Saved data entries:
※
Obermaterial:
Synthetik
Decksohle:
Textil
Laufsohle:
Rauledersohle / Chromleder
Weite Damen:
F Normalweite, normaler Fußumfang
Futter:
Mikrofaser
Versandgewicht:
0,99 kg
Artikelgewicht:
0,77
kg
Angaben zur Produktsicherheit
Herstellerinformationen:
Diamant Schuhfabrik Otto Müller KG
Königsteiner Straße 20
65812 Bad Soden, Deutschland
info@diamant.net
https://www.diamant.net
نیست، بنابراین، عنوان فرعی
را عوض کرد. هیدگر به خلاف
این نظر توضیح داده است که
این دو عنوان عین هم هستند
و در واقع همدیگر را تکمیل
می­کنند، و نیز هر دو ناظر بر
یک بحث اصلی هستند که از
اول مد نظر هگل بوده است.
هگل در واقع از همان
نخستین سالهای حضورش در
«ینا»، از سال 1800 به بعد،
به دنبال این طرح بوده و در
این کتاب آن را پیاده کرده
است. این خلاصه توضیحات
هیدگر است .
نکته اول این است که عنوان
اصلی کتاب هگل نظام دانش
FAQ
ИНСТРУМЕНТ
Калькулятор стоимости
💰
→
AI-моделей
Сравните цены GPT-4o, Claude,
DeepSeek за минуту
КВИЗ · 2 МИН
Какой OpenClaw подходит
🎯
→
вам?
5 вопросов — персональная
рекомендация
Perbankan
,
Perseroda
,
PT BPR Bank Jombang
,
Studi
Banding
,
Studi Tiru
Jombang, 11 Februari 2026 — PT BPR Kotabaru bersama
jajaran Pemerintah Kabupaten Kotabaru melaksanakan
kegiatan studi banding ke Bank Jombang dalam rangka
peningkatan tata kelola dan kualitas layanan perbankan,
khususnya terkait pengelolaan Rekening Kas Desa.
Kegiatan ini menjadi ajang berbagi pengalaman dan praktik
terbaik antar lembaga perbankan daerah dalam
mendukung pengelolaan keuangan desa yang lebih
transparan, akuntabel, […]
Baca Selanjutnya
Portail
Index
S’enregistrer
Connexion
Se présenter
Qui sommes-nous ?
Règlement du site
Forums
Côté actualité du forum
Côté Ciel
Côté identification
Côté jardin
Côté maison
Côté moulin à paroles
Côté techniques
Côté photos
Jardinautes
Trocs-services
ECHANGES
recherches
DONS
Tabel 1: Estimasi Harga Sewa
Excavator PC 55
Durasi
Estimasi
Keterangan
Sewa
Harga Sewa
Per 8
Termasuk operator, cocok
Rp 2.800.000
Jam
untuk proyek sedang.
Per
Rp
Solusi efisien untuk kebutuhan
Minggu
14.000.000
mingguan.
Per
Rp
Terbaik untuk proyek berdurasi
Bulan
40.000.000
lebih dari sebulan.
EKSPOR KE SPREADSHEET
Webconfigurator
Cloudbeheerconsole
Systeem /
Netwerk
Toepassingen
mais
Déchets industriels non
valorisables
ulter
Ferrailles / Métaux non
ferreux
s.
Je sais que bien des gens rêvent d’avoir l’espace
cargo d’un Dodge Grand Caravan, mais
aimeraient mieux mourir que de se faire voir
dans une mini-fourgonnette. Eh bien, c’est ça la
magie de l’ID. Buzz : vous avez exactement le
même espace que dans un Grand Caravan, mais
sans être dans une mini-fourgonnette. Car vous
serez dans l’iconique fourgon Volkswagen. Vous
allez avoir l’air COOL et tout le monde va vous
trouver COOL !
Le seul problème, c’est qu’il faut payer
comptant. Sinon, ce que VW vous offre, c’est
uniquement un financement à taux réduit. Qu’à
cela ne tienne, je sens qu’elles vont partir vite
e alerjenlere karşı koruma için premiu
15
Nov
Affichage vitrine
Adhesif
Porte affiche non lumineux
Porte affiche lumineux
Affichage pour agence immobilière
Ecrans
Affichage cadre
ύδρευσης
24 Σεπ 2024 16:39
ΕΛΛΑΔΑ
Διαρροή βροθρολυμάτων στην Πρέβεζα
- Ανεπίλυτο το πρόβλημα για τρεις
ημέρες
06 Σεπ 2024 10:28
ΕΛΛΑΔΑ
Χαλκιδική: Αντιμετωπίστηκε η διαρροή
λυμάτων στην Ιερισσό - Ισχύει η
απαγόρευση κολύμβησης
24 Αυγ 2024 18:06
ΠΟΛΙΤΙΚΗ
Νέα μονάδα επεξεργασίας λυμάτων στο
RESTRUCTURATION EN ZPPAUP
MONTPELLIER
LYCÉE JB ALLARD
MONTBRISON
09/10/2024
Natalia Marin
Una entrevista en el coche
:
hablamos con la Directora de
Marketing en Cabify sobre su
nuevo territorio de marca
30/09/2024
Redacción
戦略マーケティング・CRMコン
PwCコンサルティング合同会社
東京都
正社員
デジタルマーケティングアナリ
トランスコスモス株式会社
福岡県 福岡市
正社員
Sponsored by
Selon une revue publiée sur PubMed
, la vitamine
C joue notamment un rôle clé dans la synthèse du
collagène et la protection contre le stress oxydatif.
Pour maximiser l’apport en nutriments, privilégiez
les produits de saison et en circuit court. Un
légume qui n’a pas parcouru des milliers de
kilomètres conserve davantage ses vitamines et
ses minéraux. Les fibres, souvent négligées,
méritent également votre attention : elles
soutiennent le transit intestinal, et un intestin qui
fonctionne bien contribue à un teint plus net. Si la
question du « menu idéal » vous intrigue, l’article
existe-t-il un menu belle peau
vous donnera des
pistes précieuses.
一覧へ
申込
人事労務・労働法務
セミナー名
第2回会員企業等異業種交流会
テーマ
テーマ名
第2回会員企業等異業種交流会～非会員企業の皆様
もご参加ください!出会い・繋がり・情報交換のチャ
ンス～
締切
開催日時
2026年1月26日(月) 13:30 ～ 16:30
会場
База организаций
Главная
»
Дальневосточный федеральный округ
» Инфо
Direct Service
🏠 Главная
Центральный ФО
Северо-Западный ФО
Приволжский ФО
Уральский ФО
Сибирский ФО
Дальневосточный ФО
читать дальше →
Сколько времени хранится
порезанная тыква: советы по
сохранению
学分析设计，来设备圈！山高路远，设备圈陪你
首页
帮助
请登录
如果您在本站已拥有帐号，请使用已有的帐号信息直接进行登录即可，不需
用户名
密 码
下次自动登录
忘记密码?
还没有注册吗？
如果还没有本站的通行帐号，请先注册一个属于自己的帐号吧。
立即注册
※
--- WRITTEN TASK ---
In the records above, the line with "lebih dari sebulan." marks the start and the line with "dans une mini-fourgonnette. Eh" marks the end; copy that stretch exactly, both lines included, and nothing else.

--- RESPONSE BOX ---
lebih dari sebulan.
EKSPOR KE SPREADSHEET
Webconfigurator
Cloudbeheerconsole
Systeem /
Netwerk
Toepassingen
mais
Déchets industriels non
valorisables
ulter
Ferrailles / Métaux non
ferreux
s.
Je sais que bien des gens rêvent d’avoir l’espace
cargo d’un Dodge Grand Caravan, mais
aimeraient mieux mourir que de se faire voir
dans une mini-fourgonnette. Eh bien, c’est ça la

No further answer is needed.